Thursday, August 23rd, 2007

In almost every area China has the Olympics wondrously well organized. The last two mountains to climb are pollution and language. Something plainly is being done about pollution especially as the world’s press has picked it up as an useful and continuing story. Language is something else again. According to a report issued by Ministry of Education (MOE), China has set strict standards on the use of both Chinese and English in the service industry.

The report showed that China has regulated the Chinese to English translation for such service as washing rooms, restaurants and hotels to help visitors to know where they are and what they are. The regulation also includes ways of translation for Chinese cuisine.
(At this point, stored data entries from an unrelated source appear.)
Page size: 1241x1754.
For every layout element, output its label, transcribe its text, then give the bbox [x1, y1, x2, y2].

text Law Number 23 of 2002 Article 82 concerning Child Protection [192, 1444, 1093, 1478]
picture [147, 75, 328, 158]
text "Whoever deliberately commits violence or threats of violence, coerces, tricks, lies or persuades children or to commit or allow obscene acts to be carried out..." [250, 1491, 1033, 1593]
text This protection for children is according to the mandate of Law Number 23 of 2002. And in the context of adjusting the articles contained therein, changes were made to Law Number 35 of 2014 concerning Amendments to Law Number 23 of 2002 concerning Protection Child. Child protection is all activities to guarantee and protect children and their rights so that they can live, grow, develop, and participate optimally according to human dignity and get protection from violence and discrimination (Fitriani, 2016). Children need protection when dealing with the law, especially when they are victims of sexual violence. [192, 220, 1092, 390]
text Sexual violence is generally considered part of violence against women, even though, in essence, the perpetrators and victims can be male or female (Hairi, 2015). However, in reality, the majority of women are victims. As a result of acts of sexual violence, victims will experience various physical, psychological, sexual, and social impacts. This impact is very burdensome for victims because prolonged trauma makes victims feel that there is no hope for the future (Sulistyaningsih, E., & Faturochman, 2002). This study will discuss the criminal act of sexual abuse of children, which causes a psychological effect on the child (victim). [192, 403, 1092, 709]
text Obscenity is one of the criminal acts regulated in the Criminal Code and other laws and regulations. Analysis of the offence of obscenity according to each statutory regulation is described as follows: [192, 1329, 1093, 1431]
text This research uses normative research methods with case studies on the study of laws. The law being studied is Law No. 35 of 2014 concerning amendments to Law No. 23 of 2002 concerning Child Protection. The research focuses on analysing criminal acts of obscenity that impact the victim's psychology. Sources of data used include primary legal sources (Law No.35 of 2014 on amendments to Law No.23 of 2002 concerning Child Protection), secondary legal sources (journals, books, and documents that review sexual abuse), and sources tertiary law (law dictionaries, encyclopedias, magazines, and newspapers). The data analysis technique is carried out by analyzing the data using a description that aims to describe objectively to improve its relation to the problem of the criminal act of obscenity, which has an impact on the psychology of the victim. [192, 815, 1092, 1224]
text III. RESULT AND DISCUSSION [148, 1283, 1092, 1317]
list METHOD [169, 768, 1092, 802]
A coordination work team has also been established to carry out language training programs.

Statistics suggest that by the end of 2005, more than 4.1 million residents in Beijing had learned foreign languages. That is 30% if the population.

This statement needs to be regarded in the light of the definition of the world ‘learned.’ The writer learned French at school and is a whiz at telling you that his uncle’s pen is in the garden of his aunt. Which is interesting but less than totally useful. So it could be said one has ‘learned’ French without having the faintest idea how to speak it in the real world. So the suggestion that 30% of the population of Beijing has ‘learned’ English may well, on the face of it, be true. That is not to say that they can speak and understand English. At least, not well. This is not true of the younger generation. Young students possibly would be the best bet as interpreters. (In our illustration there is no apparent problem in communication. This encounter happened during a friendly match between China and Queen’s Park Rangers.)
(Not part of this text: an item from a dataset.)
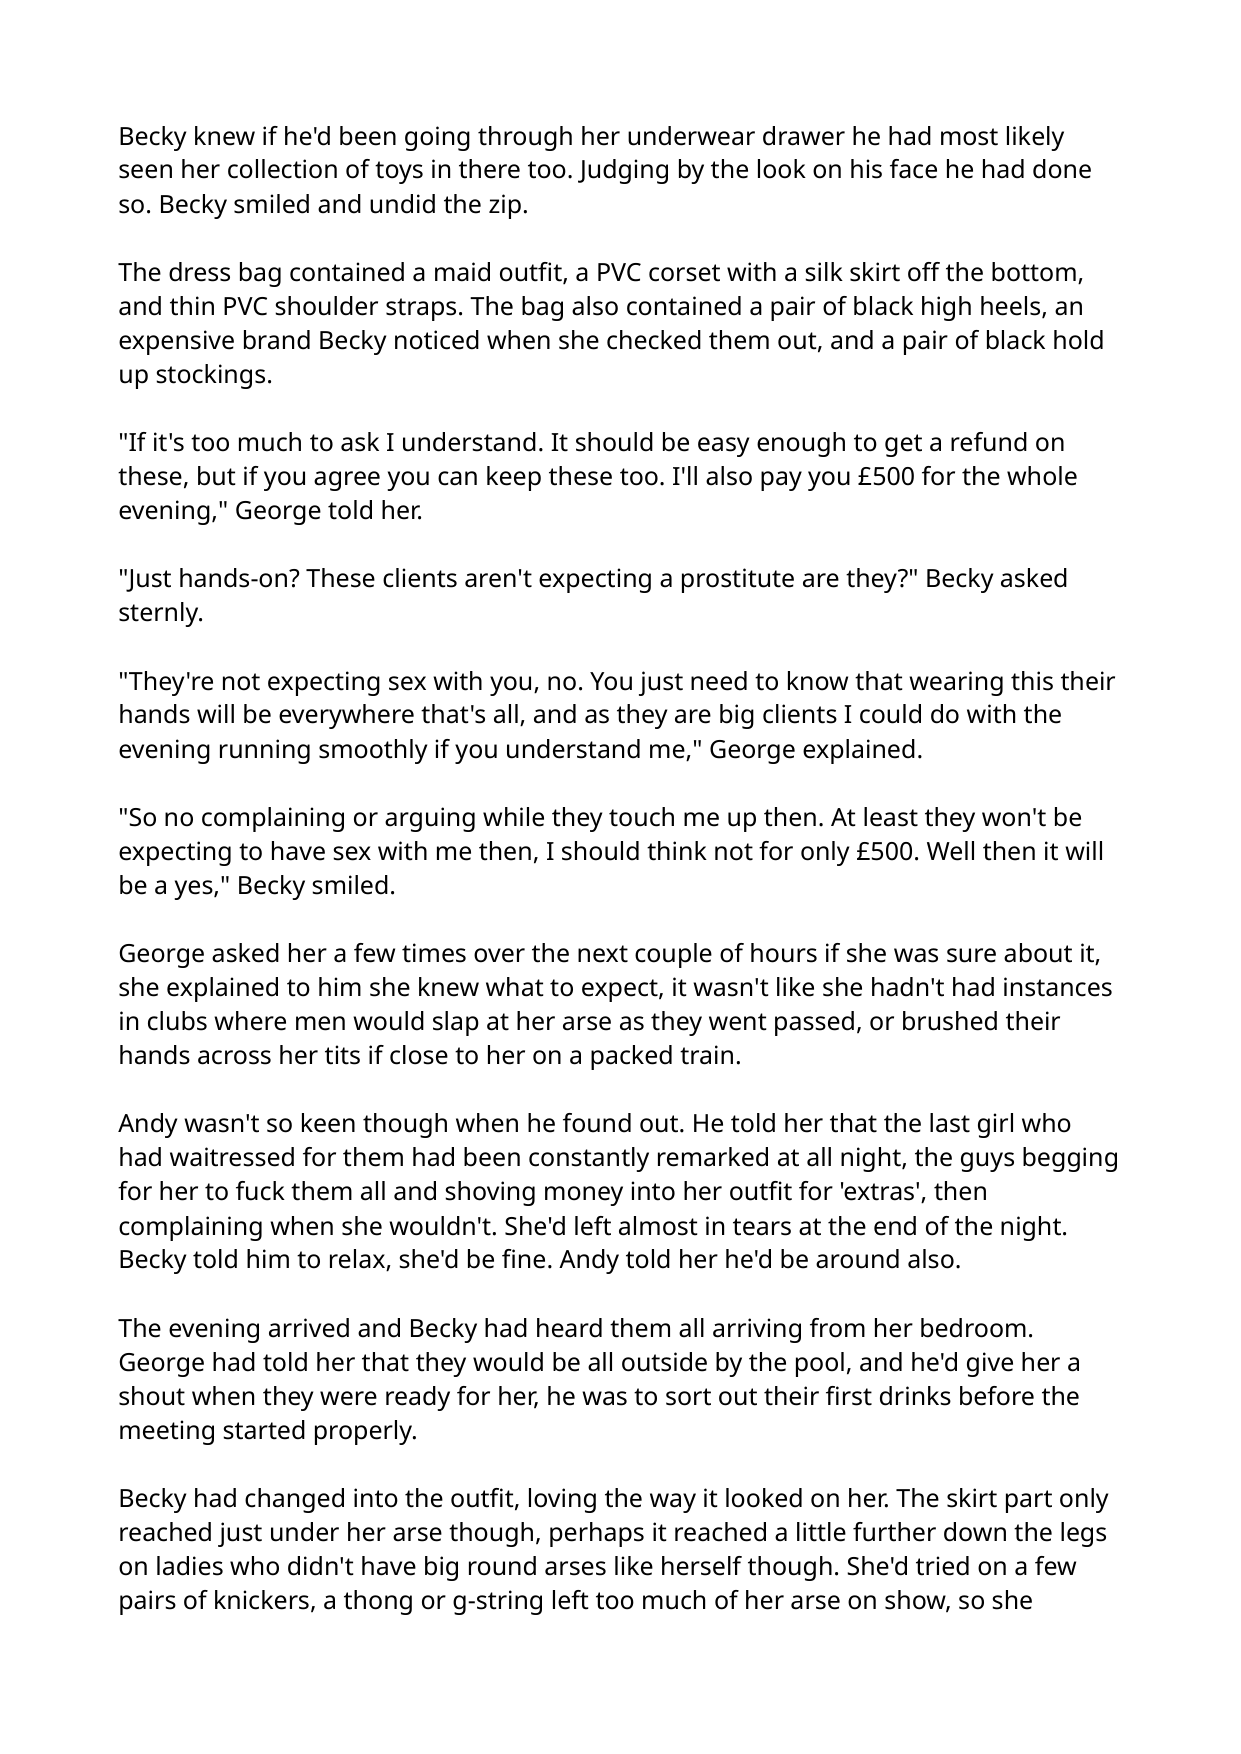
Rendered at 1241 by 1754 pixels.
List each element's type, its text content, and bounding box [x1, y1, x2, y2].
Nearly 200,000 people in 11 businesses such as tourism have received some language training to improve service for the Olympics.A number of books on the English speaking during the Olympic Games and the volunteer service training have been published. The map of Beijing is also published in Chinese, English and French on the official website of the organizing committee for the Beijing Olympics.

Li Yuming, an official with the Ministry of Education in charge of language administration, said that the language usage for the Olympic Games still had problems.

For example, China has two table tennis players Ma Lin and Ma Long.
If you put their given names ahead of their first names, following international practice, their names will appear the same as ‘L. Ma’ which is confusing.

The official also said that translation of the names of places and roads in Beijing also need some regulation.

This will be the one area that will be difficult to get right. Reverse the situation and think of the games in, say, London. And imagine the majority of the visitors are Chinese.

How successful would London be at making sure enough people learned enough Chinese to be useful? Quite so.